Little Sisters of the Poor v. Sebelius (Ginsburg, J., dissenting from granting of stay on behalf of Sotomayor, J., after the fact)

August 22nd, 2014

In her interview with Marcia Coyle, Justice Ginsburg attempted to explain why Justice Sotomayor wrote such a “blistering” dissent in Wheaton College.

NLJ: A day after the Hobby Lobbydecision, the court, with three dissents, issued an injunction against the application of the contraceptive insurance requirement to Wheaton College, a religious institution. Wheaton had objected to getting an exemption via a self-certifying letter stating its objections to the coverage. You assigned the Wheaton dissent to Justice Sotomayor as well and she wrote a blistering opinion.
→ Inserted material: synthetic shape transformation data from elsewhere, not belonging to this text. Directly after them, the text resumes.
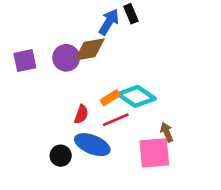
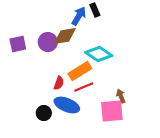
cyan diamond: (136, 96) -> (99, 54), moved
orange rectangle: (110, 98) -> (80, 71), size x1.6

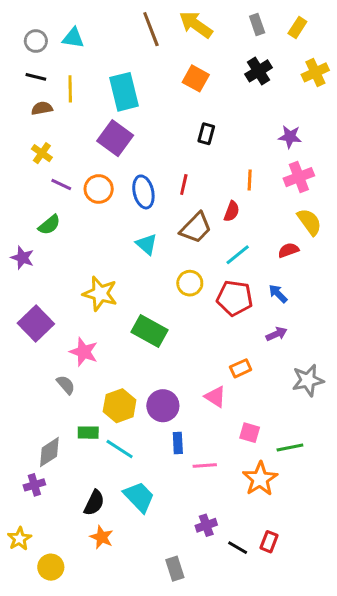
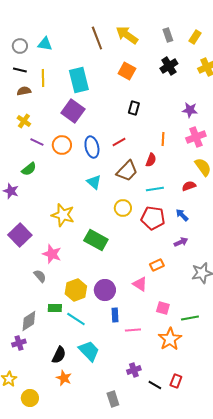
red line: (184, 184) -> (119, 142), turned 48
cyan line: (238, 255) -> (155, 189), turned 30

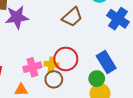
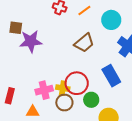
blue rectangle: (106, 62) -> (111, 76), moved
green circle: (97, 79) -> (91, 100), moved

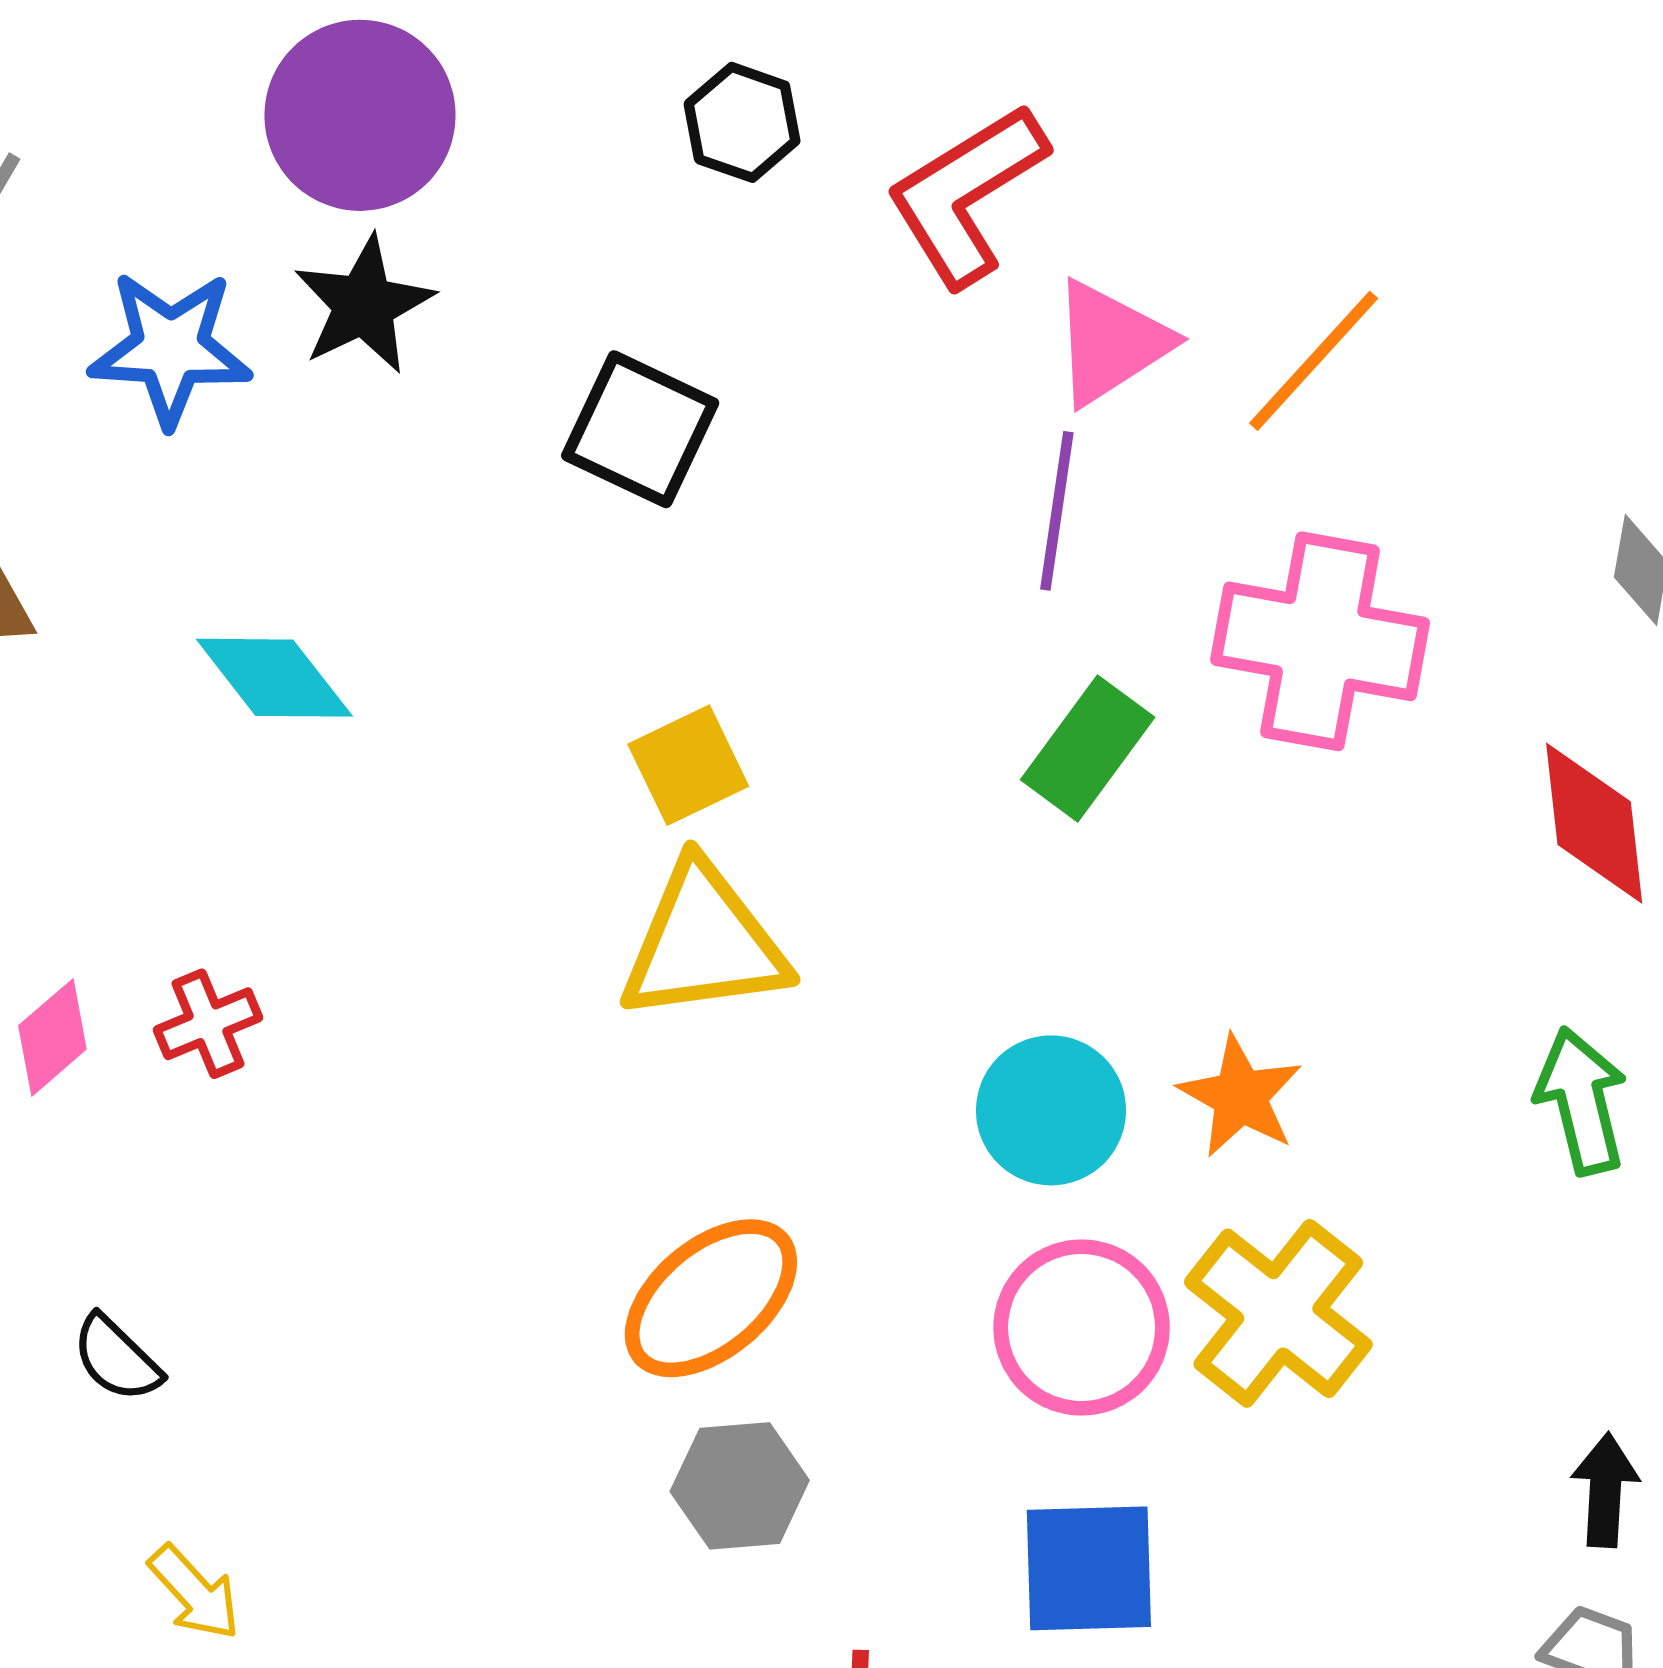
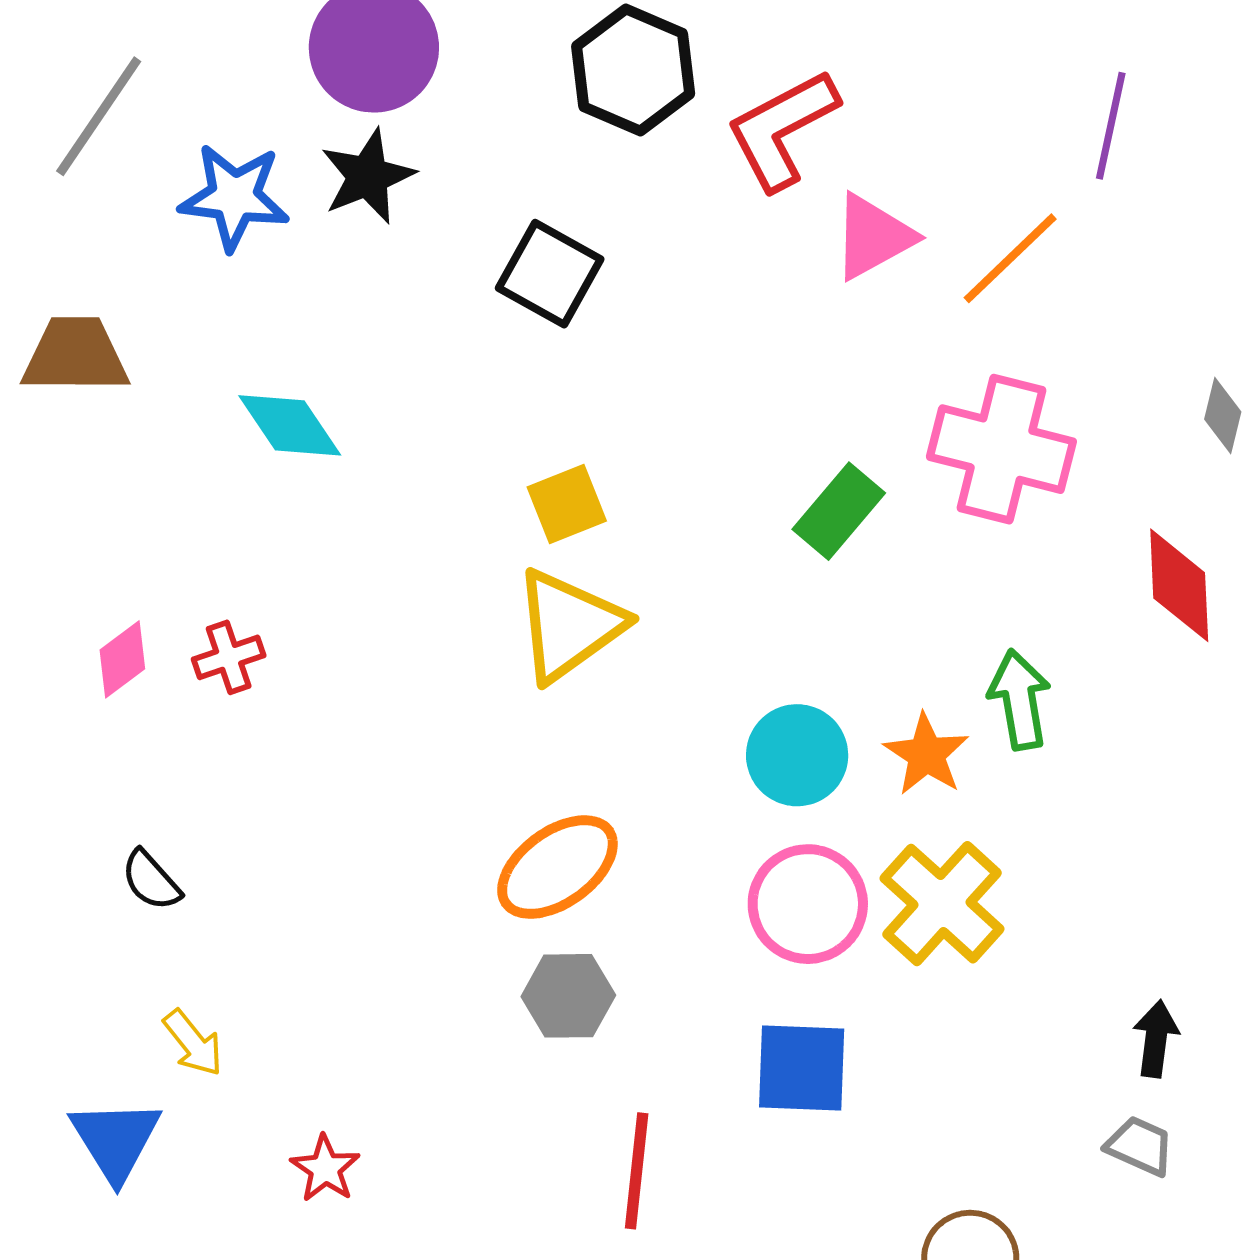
black hexagon: (742, 122) -> (633, 70), size x1.6
purple line: (1057, 511) -> (1111, 126), moved
yellow triangle: (704, 943) -> (569, 625), turned -32
green arrow: (1581, 1101) -> (1020, 700), moved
GINSBURG: That may have been the same thing. She granted the stay in Little Sisters of the Poor [raising similar objections to the letter] because she was the Tenth Circuit justice. I think it was another case where she wanted to make clear what her view was. Besides, there was enough in my dissent in Hobby Lobby. I had said everything I wanted to say on that subject so it was appropriate for somebody else.

This response makes no sense on three levels. RBG is effectively arguing that Sotomayor didn’t mean what she said in Little Sisters of the Poor, and Wheaton College was her responsibility to tell (who, the public?) what her view was.

First, what difference does it make that she was the Circuit Justice. As the order makes clear, the injunction was “submitted to Justice Sotomayor and by her referred to the Court, the Court orders.” She didn’t act alone, as RBG would suggest. The order spoke on behalf of the Court. In contrast, in Wheaton College, where Justice Kagan was the Seventh Circuit Justice, Kagan dissented. The Court’s order begins, “The application for an injunction having been submitted to JUSTICE KAGAN and by her referred to the Court, the Court orders.” But, Kagan dissented! So this is a specious line of argument. There’s no obligation on the Circuit Justice to join an order referred to her.

Second, if RBG or Sotomayor didn’t agree with the order, then they can dissent. They can’t dissent after the fact. In a recent interview, Justice Ginsburg made an odd point–just because a Judge does not dissent from an order granting or denying a stay, doesn’t  mean the Justice actually agree with the order:

Ginsburg cautioned not to read too much into the absence of public dissent when the court rejects 11th-hour appeals to stop executions. ‘‘When a stay is denied, it doesn’t mean we are in fact unanimous,’’ she said.

If a Justice does not agree with an order, he or she dissents. Perhaps if she doesn’t agree on the merits, but doesn’t want to make a statement about it, that means she agrees with the order. Justices routinely dissent from the denial of a stay of a death penalty. But this Monday-Morning Quarterbacking from the Justice is bizarre.

Third, but really, Ginsburg isn’t opining on what she would have done. Her comment only focused on Sotomayor. She is again selling out Sotomayor, and noting that she cast a vote she didn’t believe in–apparently as she did with her Fisher vote. By saying “she wanted to make clear what her view was,” Ginsburg suggests that her views were not what she joined in Little Sisters. (I note in this post that there wasn’t much of a difference between Wheaton College and Little Sisters).

Such odd behavior from Justice Ginsburg.

In a related context, I have looked to the fact that none of the Justices have dissented from the Court’s stays of same-sex marriage decisions in Utah and Virginia as evidence that all of the Justices agree that a stay should be granted. This is not to say the Justices all agree on the merits–but they at least agree on the procedural issue. Now, I don’t even know if I can think that anymore.